ClickHouse的底层引擎，分为数据库引擎和表引擎两种，需要重点关注表引擎。

库引擎

库引擎目前支持5种，分别是：Ordinary、Dictionary、Memory、Lazy、MySQL，Ordinary 是默认库引擎，在此类型库引擎下，可以使用任意类型的表引擎。5种库引擎说明：

Ordinary引擎：默认引擎，如果不指定数据库引擎创建的就是Ordinary数据库

Dictionary引擎：此数据库会自动为所有数据字典创建表

Memory引擎：所有数据只会保存在内存中，服务重启数据消失，该数据库引擎只能够创建Memory引擎表

MySQL引擎：改引擎会自动拉取远端MySQL中的数据，并在该库下创建 MySQL表引擎的数据表

Lazy延时引擎：在距最近一次访问间隔expiration_time_in_seconds时间段内，将表保存在内存中，仅适用于Log引擎表
表引擎

ClickHouse的表引擎提供了四个系列（Log、MergeTree、Integration、Special），Log系列用来做小表数据分析，MergeTree系列用来做大数据量分析，而Integration系列则多用于外表数据集成。Log、Special、Integration系列的表引擎相对来说，应用场景有限，功能简单，应用特殊用途，MergeTree系列表引擎又和两种特殊表引擎（Replicated，Distributed）正交形成多种具备不同功能的MergeTree表引擎。

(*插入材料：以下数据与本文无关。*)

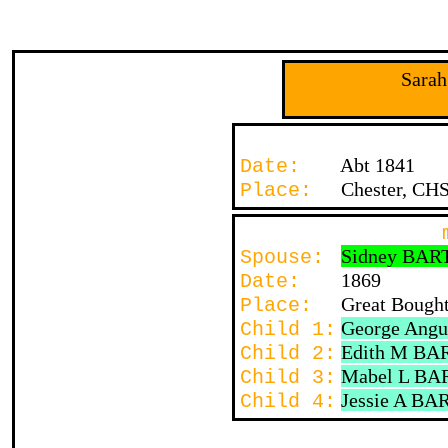
Sara
Abt 1841
Date:
Chester, CH
Place:
Sidney BAR
Spouse:
1869
Date:
Great Bought
Place:
George Ang
Child 1:
Edith M BA
Child 2:
Mabel L BA
Child 3:
Jessie A BA
Child 4: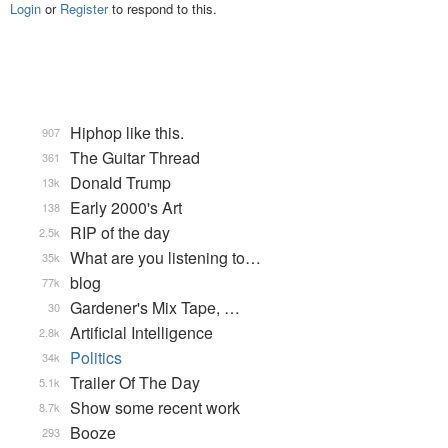
Login
or
Register
to respond to this.
Hiphop like this.
907
The Guitar Thread
361
Donald Trump
13k
Early 2000's Art
138
RIP of the day
2.5k
What are you listening to…
35k
blog
77k
Gardener's Mix Tape, …
30
Artificial Intelligence
2.8k
Politics
34k
Trailer Of The Day
5.1k
Show some recent work
8.7k
Booze
293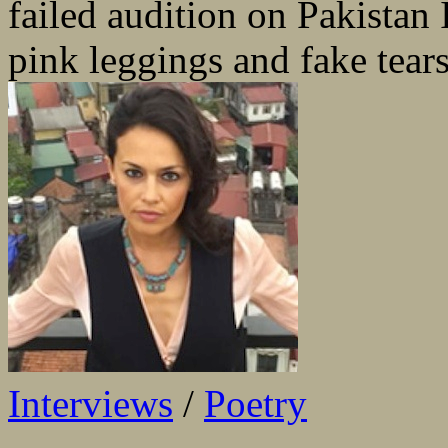
failed audition on Pakistan I
pink leggings and fake tears
Interviews
/
Poetry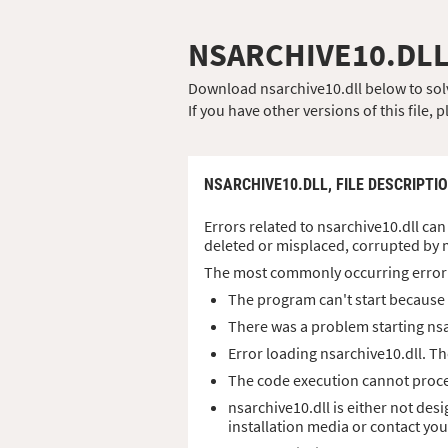
NSARCHIVE10.DL
Download nsarchive10.dll below to solve
If you have other versions of this file
NSARCHIVE10.DLL,
FILE DESCRIPTI
Errors related to nsarchive10.dll can 
deleted or misplaced, corrupted by 
The most commonly occurring error
The program can't start because n
There was a problem starting nsa
Error loading nsarchive10.dll. T
The code execution cannot proce
nsarchive10.dll is either not des
installation media or contact yo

MergeTree系列是官方主推的存储引擎，支持几乎所有ClickHouse核心功能，该系列中，常用的表引擎有：MergeTree、ReplacingMergeTree、CollapsingMergeTree、VersionedCollapsingMergeTree、SummingMergeTree、AggregatingMergeTree等。

MergeTree

MergeTree表引擎主要用于海量数据分析，支持数据分区、存储有序、主键索引、稀疏索引、数据TTL等。MergeTree支持所有ClickHouse SQL语法，但是有些功能与 MySQL并不一致，比如在MergeTree中主键并不用于去重。
ReplacingMergeTree

为了解决MergeTree相同主键无法去重的问题，ClickHouse提供了ReplacingMergeTree引擎，用来做去重。ReplacingMergeTree确保数据最终被去重，但是无法保证查询过程中主键不重复。因为相同主键的数据可能被shard到不同的节点，但是 compaction只能在一个节点中进行，而且optimize查询的时机也不确定。因此，ReplacingMergeTree适合在后台清除重复的数据，以节省空间，但它不能保证没有重复的数据。
CollapsingMergeTree

CollapsingMergeTree引擎要求在建表语句中指定一个标记列Sign（插入的时候指定为1，删除的时候指定为-1），后台Compaction时会将主键相同、Sign相反的行进行折叠，也即删除。来消除ReplacingMergeTree的限制。该引擎可以大大减少存储量，并因此提高SELECT查询的效率。
VersionedCollapsingMergeTree

VersionedCollapsingMergeTree 的用途与 CollapsingMergeTree 相同，但使用不同的折叠算法，允许使用多个线程以任意顺序插入数据。VersionedCollapsingMergeTree表引擎在建表语句中新增了一列Version，用于在乱序情况下记录状态行与取消行的对应关系。即使它们以错误的顺序插入也允许。相反，CollapsingMergeTree 只允许严格连续的插入。
SummingMergeTree

ClickHouse通过SummingMergeTree来支持对主键列进行预先聚合。在后台Compaction时，会将主键相同的多行进行sum求和，然后使用一行数据取而代之，从而大幅度降低存储空间占用，提升聚合计算性能。
AggregatingMergeTree

AggregatingMergeTree也是预先聚合引擎的一种，用于提升聚合计算的性能。与SummingMergeTree的区别在于：SummingMergeTree对非主键列进行sum聚合，而 AggregatingMergeTree则可以指定各种聚合函数。

MergeTree建表语法：

CREATE TABLE [IF NOT EXISTS] [db.]table_name [ON CLUSTER cluster]
(
    name1 [type1] [DEFAULT|MATERIALIZED|ALIAS expr1] [TTL expr1],
    name2 [type2] [DEFAULT|MATERIALIZED|ALIAS expr2] [TTL expr2],
    ...
    INDEX index_name1 expr1 TYPE type1(...) GRANULARITY value1,
    INDEX index_name2 expr2 TYPE type2(...) GRANULARITY value2
) ENGINE = MergeTree()
ORDER BY expr
[PARTITION BY expr]
[PRIMARY KEY expr]
[SAMPLE BY expr]
[TTL expr [DELETE|TO DISK 'xxx'|TO VOLUME 'xxx'], ...]
[SETTINGS name=value, ...]

子句解释：

ENGINE - 引擎名和参数。

ORDER BY -排序键。如果没有使用 PRIMARY KEY 显式指定的主键，ClickHouse 会使用排序键作为主键。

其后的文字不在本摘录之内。